10. A computer program product for use at a computer system, the computer program product of implementing a method for utilizing prior usage data for software build optimization, the computer program product comprising one or more computer-readable storage media having stored thereon computer-executable instructions that, when executed by one or more processors of the computer system, cause the computer system to perform the following:

package a first set of data objects into a first software build;

evaluate at least a portion of the usage of the first software build in accordance with usage training scenarios;

monitor the evaluation of the first software build in accordance with a software build usage detection process to detect the degree of use of data objects within the first software build;

generate profile data for the data objects, wherein the generated profile data includes an indication of usage for each data object; and

package a second set of data objects into a second software build in accordance with the generated profile data from the first software build, wherein the second set of data objects is different from but includes one or more data objects from the first set of data objects.

11. The method of claim 10, wherein the profile data includes block weights indicating the number of times a block of code was executed during the software build usage detection process.

12. The method of claim 11, wherein block weights are mapped from the first software build to the second software build by analyzing basic block graphs for the first and the second builds and transferring block weights from one graph to the other.

13. The method of claim 10, wherein the profile data comprises metadata tokens which are capable of identifying functions or data structures within software source code.

14. The method of claim 13, wherein the act of packaging a second set of data objects in accordance with the generated profile data comprises mapping the metadata tokens from a first version of the software build to a second version of the software build.

15. The method of claim 10, wherein the profile data comprises blobs which are capable of identifying generic methods used in a software build.

16. The method of claim 10, wherein the usage training scenarios comprise one or more software build tests that the computer system uses to evaluate at least a portion of the functionality of the first software build by running application commands, calling functions, executing code paths, loading and unloading processes, or using other means of activating software build functionality.

17. The method of claim 10, further comprising evaluating at least a portion of the functionality of any data objects in the second software build using profile data generated from the first software build.

18. The method of claim 10, wherein profile data includes information indicating which Common Language Runtime (CLR) data structures were referenced during the software build usage detection process.
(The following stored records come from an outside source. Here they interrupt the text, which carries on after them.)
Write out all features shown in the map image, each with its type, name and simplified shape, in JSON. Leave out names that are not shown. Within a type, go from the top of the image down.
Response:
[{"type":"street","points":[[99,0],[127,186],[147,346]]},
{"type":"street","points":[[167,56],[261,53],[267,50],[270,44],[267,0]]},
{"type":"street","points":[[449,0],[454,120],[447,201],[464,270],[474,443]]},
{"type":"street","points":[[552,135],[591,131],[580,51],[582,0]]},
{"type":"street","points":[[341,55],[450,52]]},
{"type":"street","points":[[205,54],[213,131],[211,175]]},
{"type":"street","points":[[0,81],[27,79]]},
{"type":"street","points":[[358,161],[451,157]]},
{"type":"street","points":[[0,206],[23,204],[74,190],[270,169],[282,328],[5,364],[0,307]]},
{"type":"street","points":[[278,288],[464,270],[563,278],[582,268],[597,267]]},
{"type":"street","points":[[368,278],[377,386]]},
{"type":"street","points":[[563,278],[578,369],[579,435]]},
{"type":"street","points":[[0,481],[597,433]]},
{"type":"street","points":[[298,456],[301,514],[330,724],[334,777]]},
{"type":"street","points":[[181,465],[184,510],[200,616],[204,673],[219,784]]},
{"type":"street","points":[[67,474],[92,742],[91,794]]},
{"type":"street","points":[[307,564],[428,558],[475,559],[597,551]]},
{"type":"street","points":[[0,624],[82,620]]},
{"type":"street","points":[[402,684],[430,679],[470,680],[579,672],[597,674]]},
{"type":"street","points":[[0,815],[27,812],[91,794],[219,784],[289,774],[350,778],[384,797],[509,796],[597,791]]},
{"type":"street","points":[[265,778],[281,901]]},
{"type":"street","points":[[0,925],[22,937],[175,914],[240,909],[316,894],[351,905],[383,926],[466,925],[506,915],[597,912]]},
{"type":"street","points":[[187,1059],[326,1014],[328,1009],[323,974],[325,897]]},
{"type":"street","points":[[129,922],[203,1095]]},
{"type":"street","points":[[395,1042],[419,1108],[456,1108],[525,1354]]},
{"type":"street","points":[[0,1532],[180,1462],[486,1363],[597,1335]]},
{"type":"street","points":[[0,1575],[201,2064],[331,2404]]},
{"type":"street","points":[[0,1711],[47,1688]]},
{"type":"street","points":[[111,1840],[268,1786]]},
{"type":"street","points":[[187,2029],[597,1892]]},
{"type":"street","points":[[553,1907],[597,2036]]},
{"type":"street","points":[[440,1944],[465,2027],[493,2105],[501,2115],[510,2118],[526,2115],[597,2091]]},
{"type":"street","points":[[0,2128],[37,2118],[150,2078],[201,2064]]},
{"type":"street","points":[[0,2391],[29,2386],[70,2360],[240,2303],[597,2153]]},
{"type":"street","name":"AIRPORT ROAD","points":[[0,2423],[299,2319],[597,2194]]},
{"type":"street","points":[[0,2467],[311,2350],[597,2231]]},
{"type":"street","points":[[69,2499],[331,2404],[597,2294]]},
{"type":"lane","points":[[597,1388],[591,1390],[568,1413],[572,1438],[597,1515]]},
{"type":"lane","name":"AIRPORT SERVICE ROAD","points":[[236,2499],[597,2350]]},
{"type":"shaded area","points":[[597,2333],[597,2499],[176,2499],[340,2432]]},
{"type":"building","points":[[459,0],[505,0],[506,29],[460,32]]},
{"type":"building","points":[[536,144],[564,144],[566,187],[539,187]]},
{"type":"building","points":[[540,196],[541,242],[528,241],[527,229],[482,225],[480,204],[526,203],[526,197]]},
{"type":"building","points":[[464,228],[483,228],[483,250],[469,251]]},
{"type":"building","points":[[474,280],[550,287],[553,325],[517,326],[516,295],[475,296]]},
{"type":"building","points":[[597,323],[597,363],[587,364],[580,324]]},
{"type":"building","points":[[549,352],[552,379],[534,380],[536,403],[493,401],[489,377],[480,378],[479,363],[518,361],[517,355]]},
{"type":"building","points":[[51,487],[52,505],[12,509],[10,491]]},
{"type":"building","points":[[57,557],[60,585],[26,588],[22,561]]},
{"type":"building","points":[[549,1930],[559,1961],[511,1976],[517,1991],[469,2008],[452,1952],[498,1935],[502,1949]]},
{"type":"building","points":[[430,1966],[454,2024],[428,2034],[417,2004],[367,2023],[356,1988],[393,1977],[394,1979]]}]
19. At a computer system configured to process data objects, a method for optimizing the processing of a set of data objects by incorporating profile data from software build training scenarios from a first version of a software build to a second version the software build, the method comprising the acts of:

monitoring which data objects were referenced or executed during the software build training scenarios and which data objects were neither referenced nor executed;

monitoring information that includes which data objects were referenced or executed during the software build training scenarios and which data objects were neither referenced nor executed; and

generating profile data for the data objects within the software build, wherein the generated profile data includes an indication of usage for each data object.

20. The method of claim 19, wherein the indication of usage includes at least one of block weights indicating the number of times a block of code was executed during the software build training scenarios, metadata tokens which are capable of identifying functions or data structures within software source code, or blobs which are capable of identifying generic methods used in a software build.